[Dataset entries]
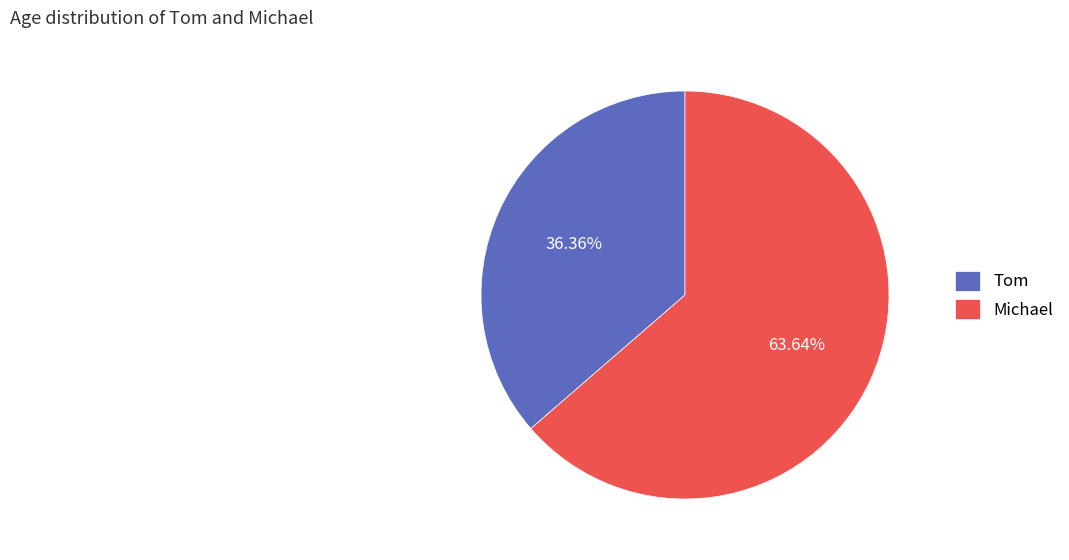

Which slice is the largest?

Michael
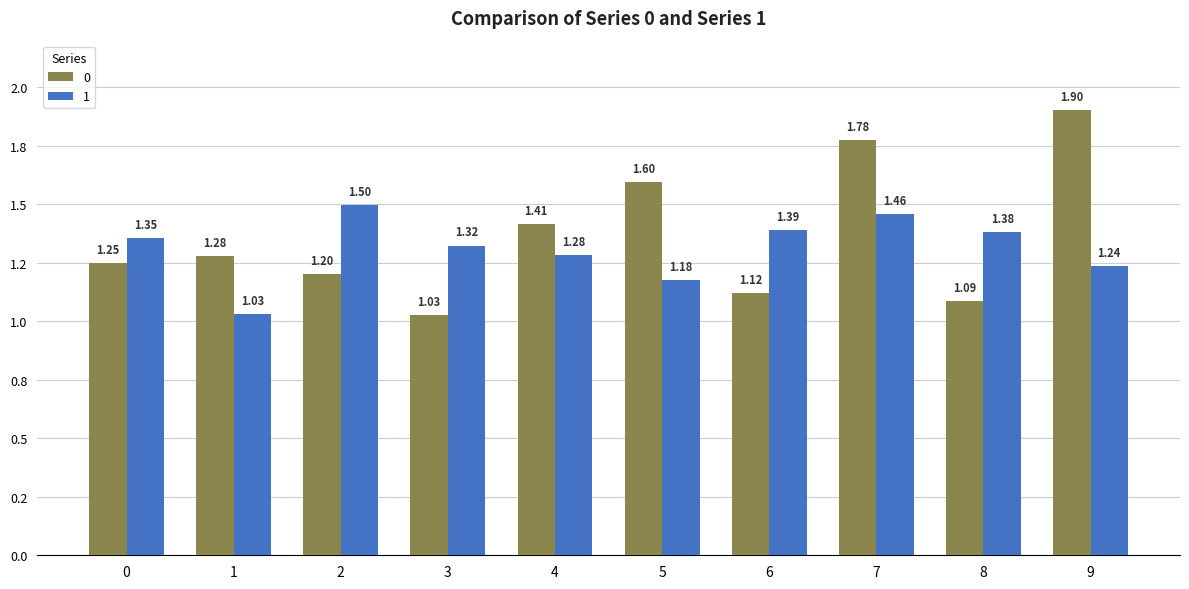

Rank the series by their maximum value, from highest to lowest.

0, 1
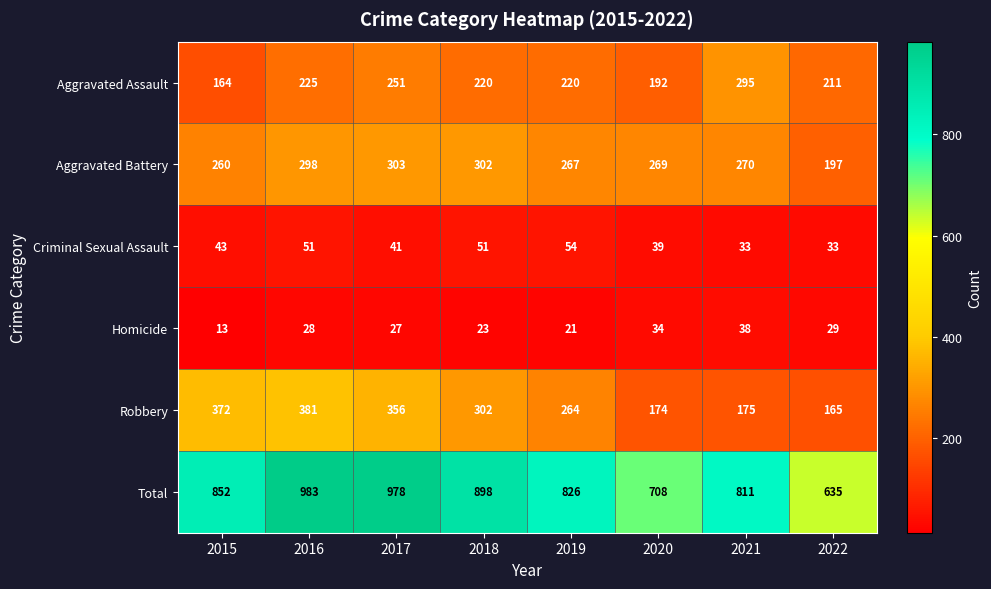

What is the greatest value displayed?

983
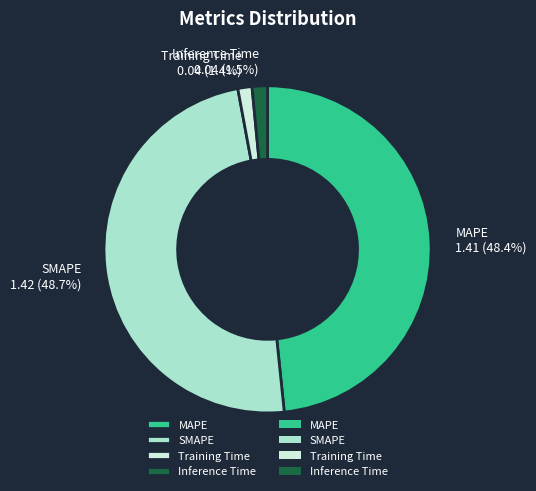

Do Inference Time and Training Time together represent more than half of the pie?

No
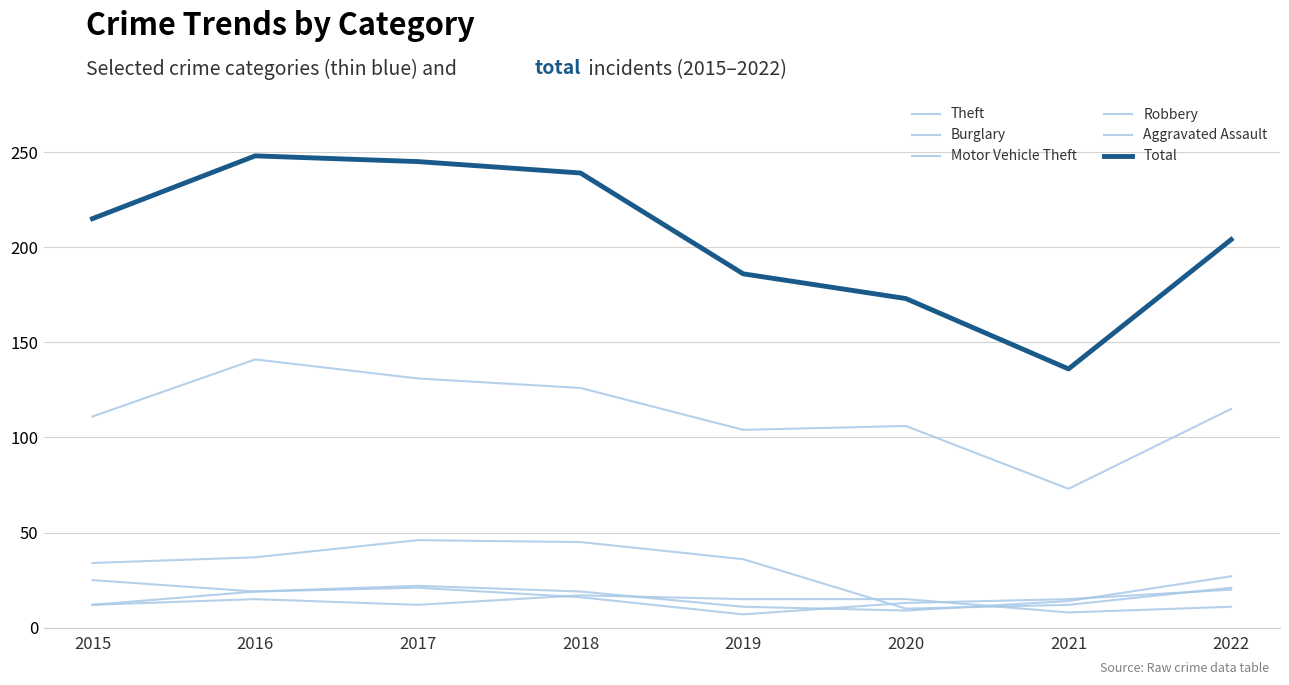

Is this an area chart (filled region under the line)?

No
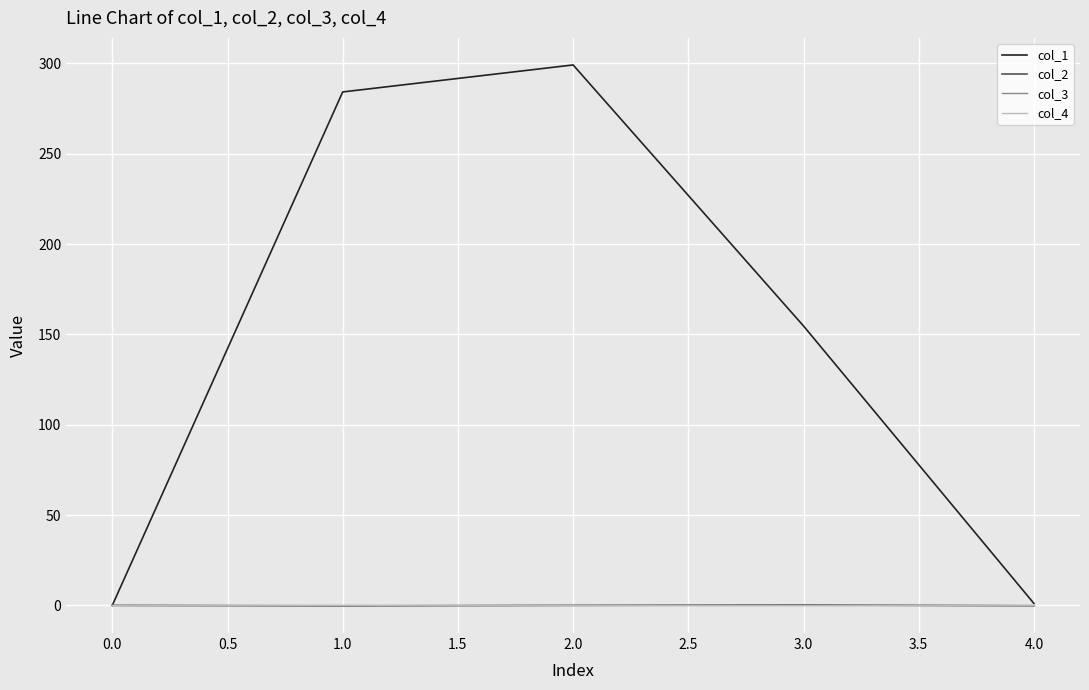

Which series ends up on top after the final intersection of col_2 and col_3?

col_3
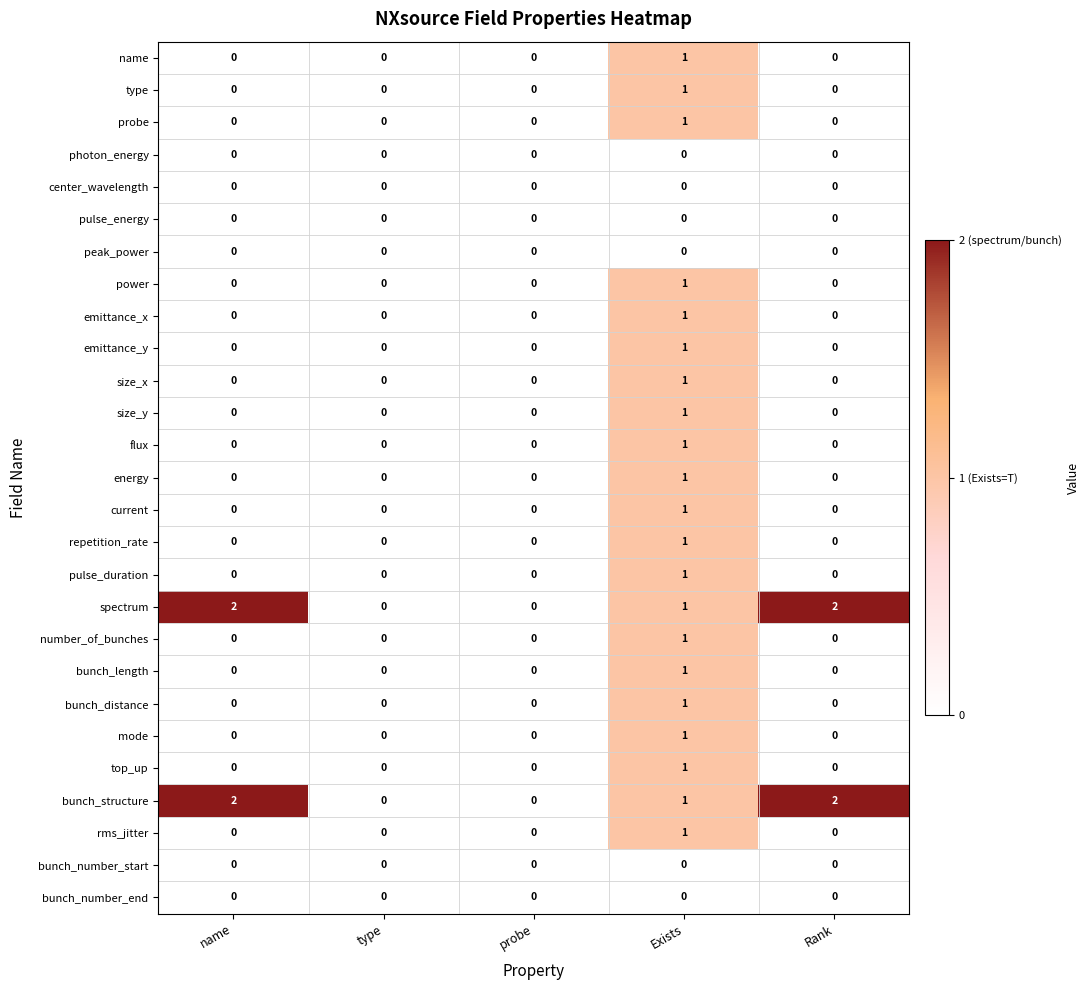

How many bunch_structure values are between 0 and 2?

5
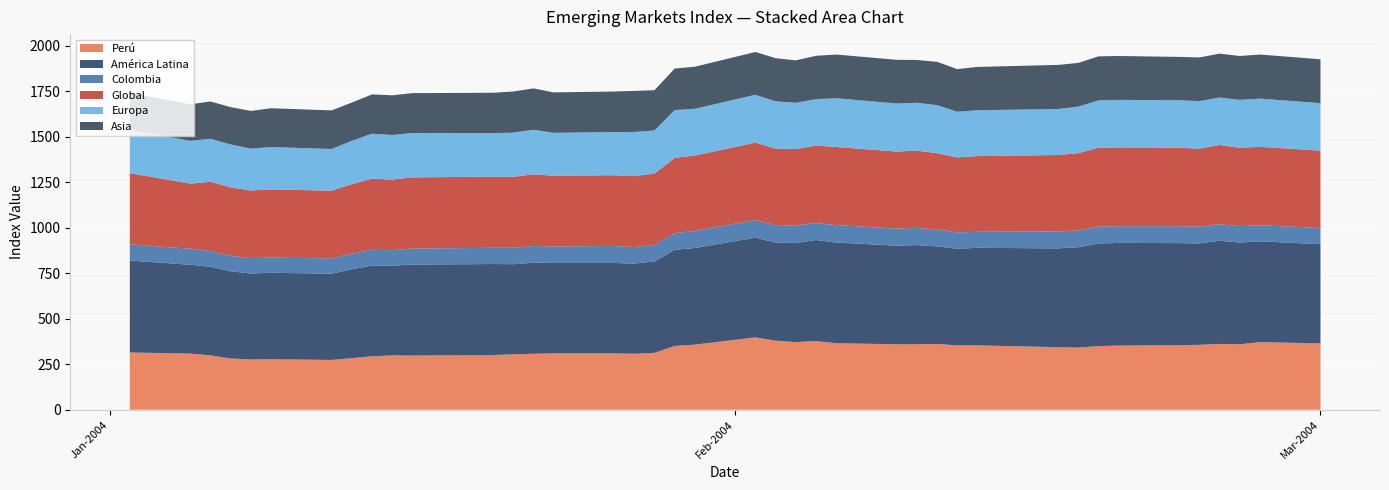

Reading left to right, what are all the values shown in this chart?

Perú: 314	308	298	281	276	277	273	283	293	298	297	300	304	307	309	309	307	312	350	357	397	379	371	377	365	359	359	361	353	353	343	341	349	352	354	356	361	359	371	364
América Latina: 505	488	487	479	472	475	474	488	498	493	500	500	495	500	497	497	495	503	528	531	548	539	544	555	553	542	545	536	531	536	543	551	564	564	561	557	567	559	554	545
Colombia: 89	88	86	85	85	83	84	86	87	85	88	89	90	92	91	93	91	90	92	94	97	96	97	93	96	94	95	92	90	88	93	92	93	92	93	92	91	90	88	89
Global: 391	358	381	376	371	375	372	382	391	388	391	391	390	394	388	389	390	392	413	414	425	420	420	426	429	423	424	420	412	416	420	425	433	433	431	429	435	431	431	425
Europa: 238	235	236	236	230	233	229	238	247	245	244	239	243	245	236	237	243	237	263	257	263	260	254	255	268	264	263	264	251	252	253	256	260	261	261	261	261	263	265	261
Asia: 204	201	205	205	207	213	212	210	216	218	219	222	226	227	222	223	225	221	228	231	235	237	233	238	240	240	235	238	234	238	242	240	242	241	238	240	241	241	242	241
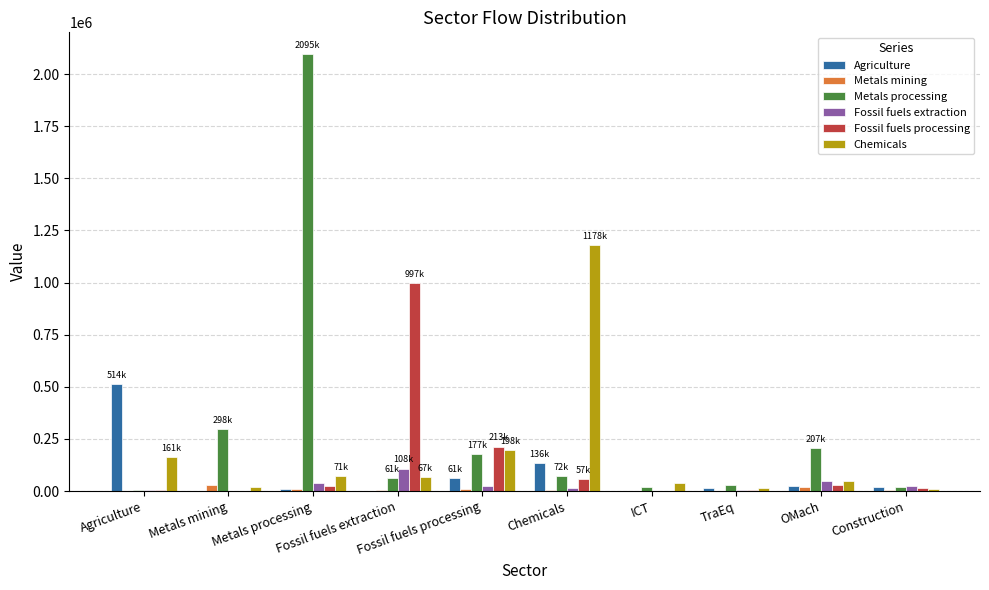

Which category has the highest value across all series?

Metals processing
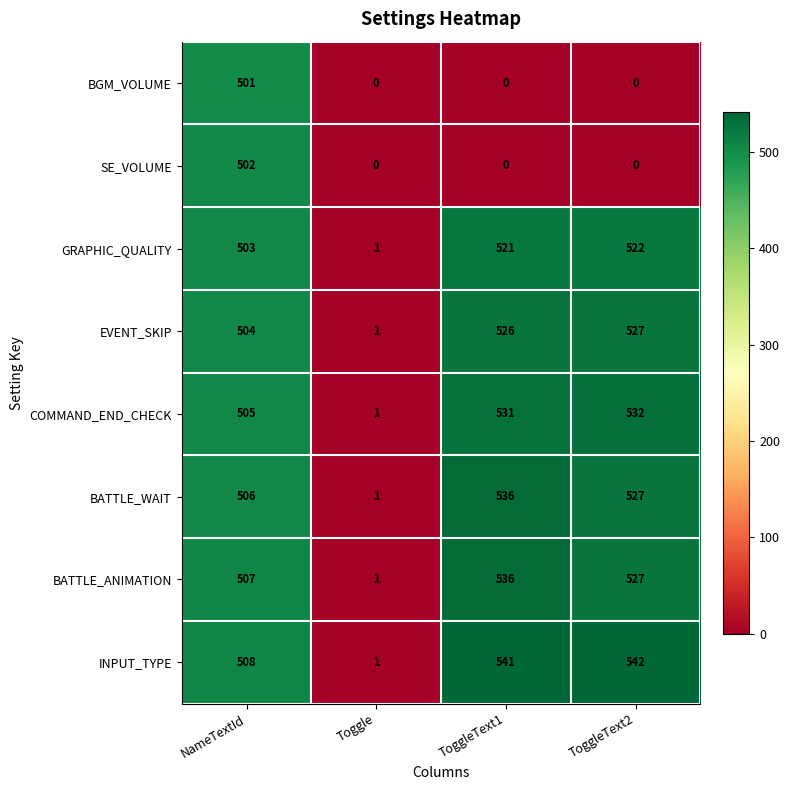

At how many categories does at least one series exceed 134?

3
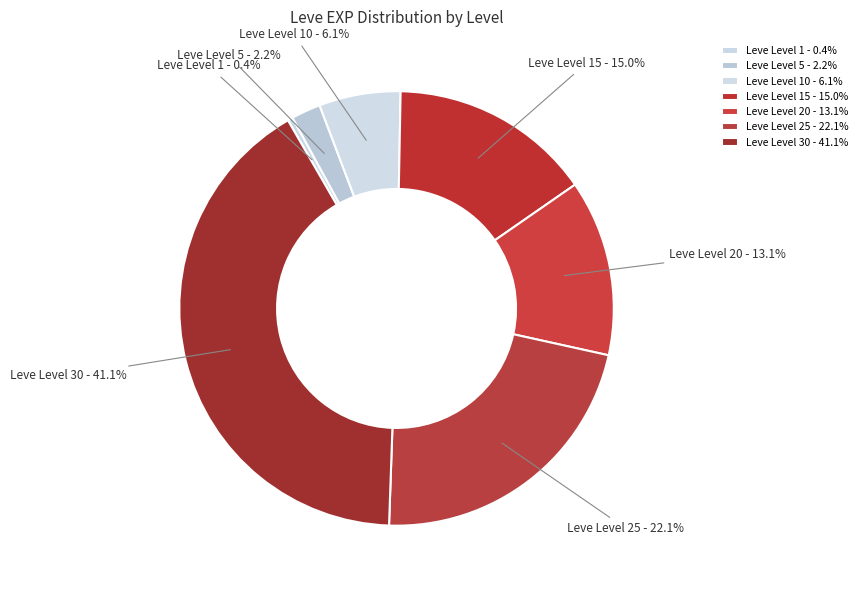

Which has a higher value, Leve Level 20 or Leve Level 15?

Leve Level 15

● WHAT YOU WILL DO
Rewrite the data above with every "series" swapped for "lines" and nothing else altered. Leave out the pictures.

● SOLUTION
Which slice is the largest?

Michael

Rank the lines by their maximum value, from highest to lowest.

0, 1

What is the greatest value displayed?

983

Do Inference Time and Training Time together represent more than half of the pie?

No

Is this an area chart (filled region under the line)?

No

Which lines ends up on top after the final intersection of col_2 and col_3?

col_3

How many bunch_structure values are between 0 and 2?

5

Reading left to right, what are all the values shown in this chart?

Perú: 314	308	298	281	276	277	273	283	293	298	297	300	304	307	309	309	307	312	350	357	397	379	371	377	365	359	359	361	353	353	343	341	349	352	354	356	361	359	371	364
América Latina: 505	488	487	479	472	475	474	488	498	493	500	500	495	500	497	497	495	503	528	531	548	539	544	555	553	542	545	536	531	536	543	551	564	564	561	557	567	559	554	545
Colombia: 89	88	86	85	85	83	84	86	87	85	88	89	90	92	91	93	91	90	92	94	97	96	97	93	96	94	95	92	90	88	93	92	93	92	93	92	91	90	88	89
Global: 391	358	381	376	371	375	372	382	391	388	391	391	390	394	388	389	390	392	413	414	425	420	420	426	429	423	424	420	412	416	420	425	433	433	431	429	435	431	431	425
Europa: 238	235	236	236	230	233	229	238	247	245	244	239	243	245	236	237	243	237	263	257	263	260	254	255	268	264	263	264	251	252	253	256	260	261	261	261	261	263	265	261
Asia: 204	201	205	205	207	213	212	210	216	218	219	222	226	227	222	223	225	221	228	231	235	237	233	238	240	240	235	238	234	238	242	240	242	241	238	240	241	241	242	241

Which category has the highest value across all lines?

Metals processing

At how many categories does at least one lines exceed 134?

3

Which has a higher value, Leve Level 20 or Leve Level 15?

Leve Level 15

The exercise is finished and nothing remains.